In my book, Raising Your Future, I advocate a spanking a year for the young child.  Now this may sit uncomfortably with those who are against any form of corporal punishment, and I don’t feel that’s bad.  The parent has to interpret what he  reads, and maybe he had a parent himself who abused this tool.  Why should he go against his instincts?

This teaching method was used by a supreme teacher, Jesus Christ, when he advised, “If thy hand scandalizes you, cut it off.”  Now nobody is going to cut off his hand, but he’ll get the idea of what to do with friends who lead him into sin.

I once had a teacher in college who advised, “You can’t keep your mouth open all the time.  Sometimes you have to shut it.”  He was speaking of the open mind.

The Seashell

On my desk are two, round, pronged seashells, beautiful structures that grow no more, because the living mollusk is no longer dwelling in them.  I’d compare that shell to a civilization, and the living mollusk to the people who make up that civilization.  As long as the people are balanced – healthy, moral, considerate and generous – the civilization grows.  When the spirit leaves them, we are left with ruins, shells.

Western Civilization, all civilizations, have been struck so that they must recoil, step back to see if they have fallen away from survival mode.  This coronavirus is a bigger enemy than the flu.  The past solutions of friendly mutual aid don’t seem to work with a virus that thrives on contact.  Hospitals, an invention of this civilization, are not succeeding as in the past. 

Must the mollusk cooperate with its creator?  Who ever heard of a mollusk that didn’t?  But that creature – Man – has free will! He also can be reasonable.

Yeomen

During this pandemic, there are those who do what the English call yeoman work, that is they bear the brunt of exposure to the coronavirus. I don’t mean the doctors and nurses in the ICU, who are working to exhaustion and emotional breakdown. There are those who have calm and regulated jobs, like the cashiers in the supermarket.

Today I was on line, waiting to be served by Kulwinder, an agreeable Indian woman, equipped with face mask and latex gloves and protected by a transparent screen. Besides the groceries, I needed two cards of twenty stamps each, and she only had one in the register. Do you know, she could have told me that was all she had, but knowing I now ration my visits to the supermarket, she walked the length of a football field to get me that second set.

In my average ways I appreciate the acts of human kindness evoked by the coronavirus. I don’t pretend to see behind God’s ways, but I do see an upgrade in human generosity.

Riding the Tide

At eighty-six you forget many things, the important and unimportant. But you don’t fight it; you ride with it as you ride the incoming tide on a sunny day at the beach. Why fight it? Comes a fine spring day and it will cease, it will all yield to brighter meadows, old friends, an uplifting of spirits.

I just got a call from my youngest brother–so cheerful, more so than for a year. It made my day. You can be sure I didn’t forget it. He’s an octogenarian now too, and I’m glad he’s found the good parts.

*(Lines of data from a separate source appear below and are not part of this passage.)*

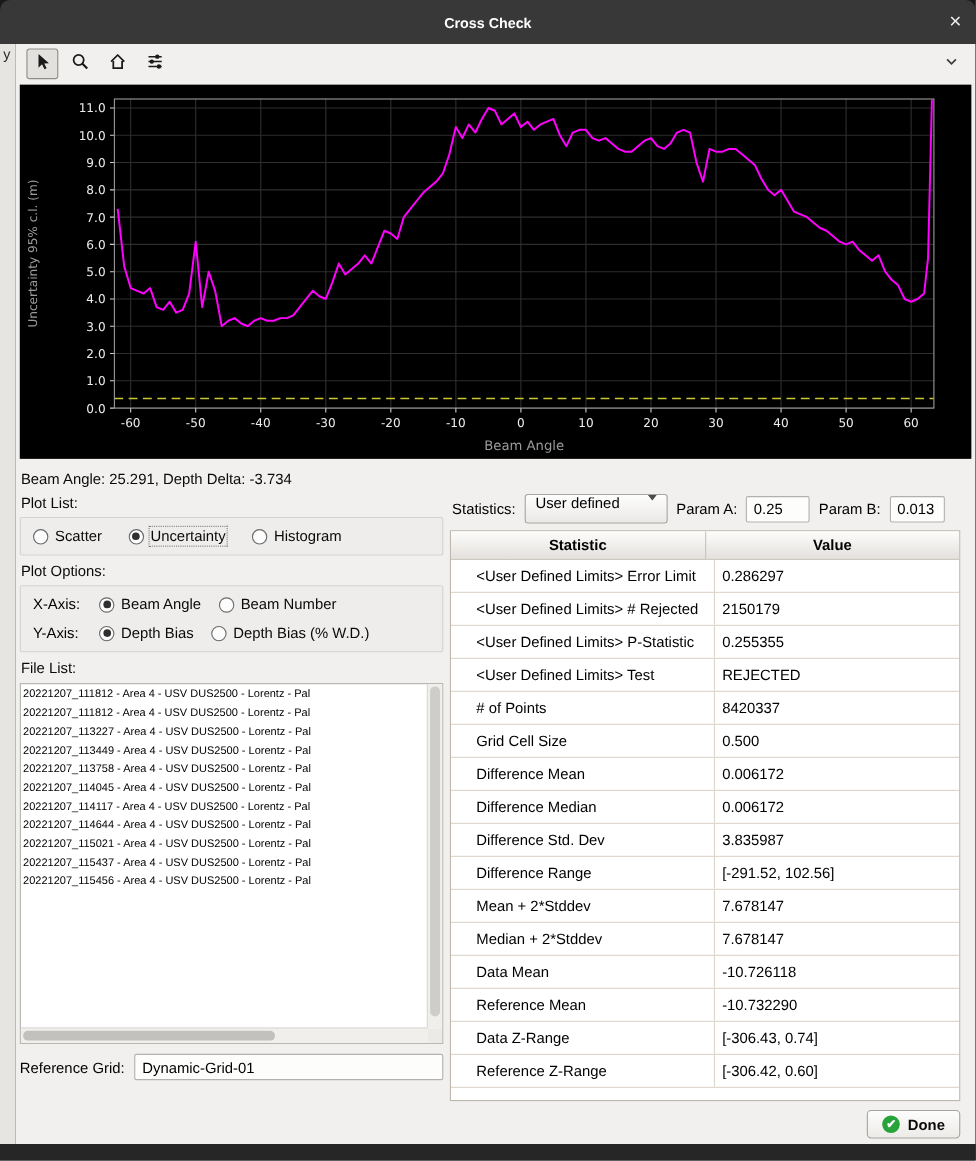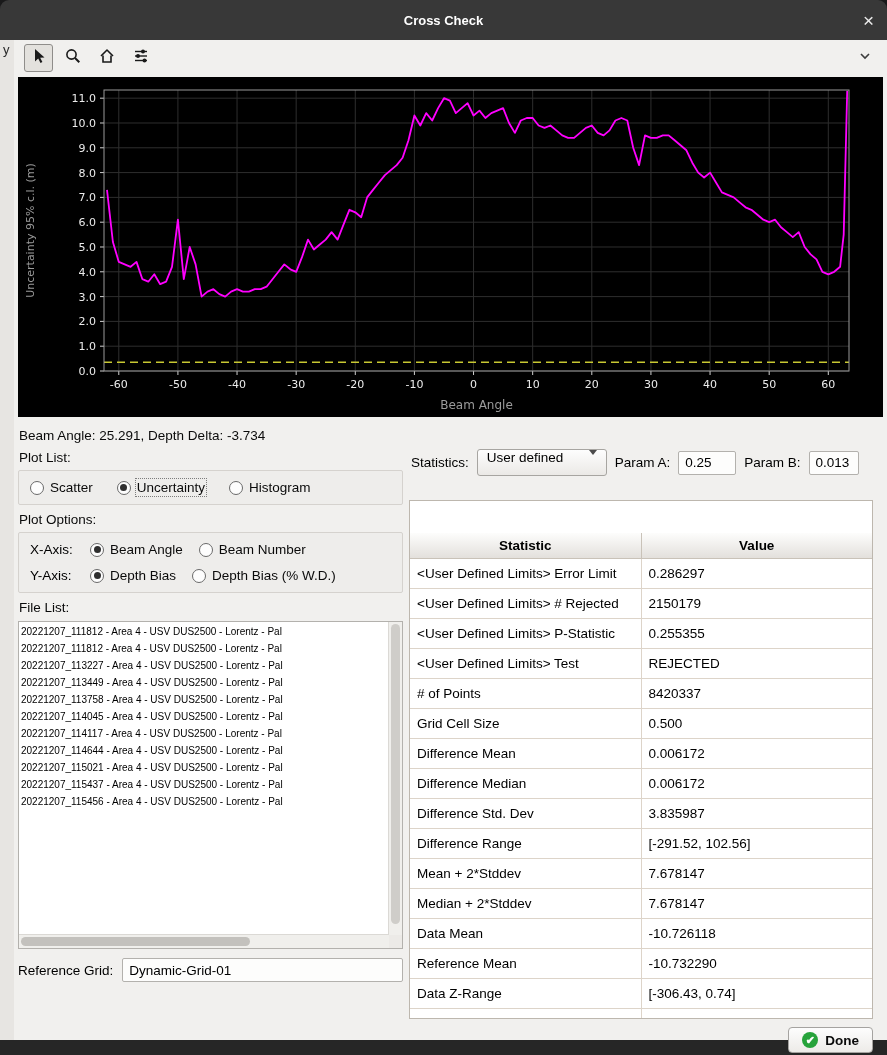--- a/index.html
+++ b/index.html
@@ -55,31 +55,31 @@
   .vthumb{position:absolute;left:2px;right:2px;top:2px;height:96%;background:#cfcdc9;border-radius:5px;}
   .hscroll{position:absolute;left:0;bottom:0;height:13px;right:13px;background:#f0efec;border-top:1px solid #dbd9d5;}
   .hthumb{position:absolute;top:2px;bottom:2px;left:2px;width:62%;background:#c3c1bd;border-radius:5px;}
   .scroll-corner{position:absolute;right:0;bottom:0;width:13px;height:13px;background:#eceae7;}
 
   .ref-row{display:flex;align-items:center;gap:9px;margin-top:9px;font-size:13.5px;}
   .textbox{border:1px solid #b3b1ad;background:#fdfdfc;height:24px;display:flex;align-items:center;padding:0 6px;font-size:13.5px;border-radius:2px;box-sizing:border-box;color:#000;}
   .ref-row .textbox{flex:1;}
 
   
-  .stats-bar{display:flex;align-items:center;gap:8px;margin:6px 0 24px 2px;font-size:13.5px;flex:none;}
+  .stats-bar{display:flex;align-items:center;gap:8px;margin:6px 0 6px 2px;font-size:13.5px;flex:none;}
   .combo{border:1px solid #a7a5a1;border-radius:3px;background:linear-gradient(#fdfdfd,#ebe9e6);height:27px;display:flex;align-items:flex-start;justify-content:space-between;padding:0 9px;width:130px;box-sizing:border-box;font-size:13.5px;}
   .caret{width:0;height:0;border-left:4px solid transparent;border-right:4px solid transparent;border-top:5px solid #4b4b4b;}
   .textbox.small{width:58px;flex:none;}
   .textbox.smaller{width:50px;flex:none;}
 
   .stats-table{border:1px solid #bdb7ae;background:#fff;height:517px;overflow:hidden;flex:none;}
-  .thead{display:flex;height:25px;background:linear-gradient(#fdfdfc,#e3e0dc);border-bottom:1px solid #c9c2b8;font-weight:bold;font-size:13.5px;margin-top:32px;}
+  .thead{display:flex;height:25px;background:linear-gradient(#fdfdfc,#e3e0dc);border-bottom:1px solid #c9c2b8;font-weight:bold;font-size:13.5px;}
   .th{flex:1;display:flex;align-items:center;justify-content:center;color:#000;}
   .th:first-child{border-right:1px solid #c9c2b8;}
-  .trow{display:flex;height:30px;border-bottom:1px solid #ddd4c9;font-size:13.5px;box-sizing:border-box;}
+  .trow{display:flex;height:30px;border-bottom:1px solid #ddd4c9;font-size:13.5px;box-sizing:border-box;padding-left:16px;}
   .td{flex:1;display:flex;align-items:center;padding:0 7px;overflow:hidden;white-space:nowrap;color:#000;}
   .td:first-child{border-right:1px solid #ddd4c9;}
 
   .done-row{display:flex;justify-content:flex-end;margin-top:8px;}
   .done-btn{display:inline-flex;align-items:center;gap:7px;border:1px solid #a5a3a0;border-radius:4px;background:linear-gradient(#fdfdfd,#edebe8);padding:4px 13px;font-size:13.5px;font-weight:bold;font-family:inherit;color:#0a0a0a;}
   .check-circle{width:16px;height:16px;border-radius:50%;background:#27a33b;color:#fff;font-size:11px;font-weight:bold;display:flex;align-items:center;justify-content:center;line-height:1;}
 </style>
 </head>
 <body>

There’s an old prayer that asks the Lord to change some of the things we cannot change, and for the grace to know the difference.

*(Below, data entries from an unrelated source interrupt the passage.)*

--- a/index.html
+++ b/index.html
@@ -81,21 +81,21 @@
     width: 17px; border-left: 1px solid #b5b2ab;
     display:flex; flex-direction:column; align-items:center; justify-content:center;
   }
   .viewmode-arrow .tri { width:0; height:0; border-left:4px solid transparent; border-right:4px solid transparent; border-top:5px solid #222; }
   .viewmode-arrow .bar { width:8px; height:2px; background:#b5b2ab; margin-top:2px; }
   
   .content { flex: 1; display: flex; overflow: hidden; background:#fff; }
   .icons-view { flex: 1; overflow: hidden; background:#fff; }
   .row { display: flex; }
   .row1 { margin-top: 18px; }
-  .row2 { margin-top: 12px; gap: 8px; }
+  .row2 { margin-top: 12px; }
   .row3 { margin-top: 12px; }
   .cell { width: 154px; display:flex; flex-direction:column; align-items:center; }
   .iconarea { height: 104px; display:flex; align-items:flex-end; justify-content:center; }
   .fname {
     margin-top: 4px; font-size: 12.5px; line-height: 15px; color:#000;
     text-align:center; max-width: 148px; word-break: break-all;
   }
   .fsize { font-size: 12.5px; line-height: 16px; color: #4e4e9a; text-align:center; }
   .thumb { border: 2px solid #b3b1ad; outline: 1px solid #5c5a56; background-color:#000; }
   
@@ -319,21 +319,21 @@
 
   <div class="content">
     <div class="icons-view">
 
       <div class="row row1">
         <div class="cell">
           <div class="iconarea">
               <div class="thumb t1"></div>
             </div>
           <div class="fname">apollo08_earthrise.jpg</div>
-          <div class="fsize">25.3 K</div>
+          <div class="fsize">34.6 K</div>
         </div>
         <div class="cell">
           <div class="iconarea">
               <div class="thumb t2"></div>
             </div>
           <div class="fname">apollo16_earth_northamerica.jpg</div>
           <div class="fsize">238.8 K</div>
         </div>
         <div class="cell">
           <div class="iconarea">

The sun came out this evening, and I watched it set through my living room window. Yes, I’m ecstatic that I have a living room, a one-and-a-half easy chair, and a lovely wife. Sunset can be the nicest time of the day.

Resurrection

Laboratory test after test has proved that the white man is NOT superior to the other races on planet earth.  So how has his civilization, called Western Civilization, proved superior to the other civilizations on earth?  I think the answer is in the man who left his mark on that civilization, namely Jesus Christ, whose conquering of death we celebrate today.

You might say Western Civilization is a Judeo-Christian civilization, acknowledging its source, and its tumultuous history acknowledges the origin of man from a wild denizen of South Africa to an enlightened follower of the Son of Man (that’s what Christ called himself).  Well, today we celebrate his rising from the dead.  Nobody else could have accomplished that kind of impact on a civilization.

So it wasn’t natural resources, the climate, or the water that aided Western Civilization.  It was access to something we call divine.  And we’ve spread it all around.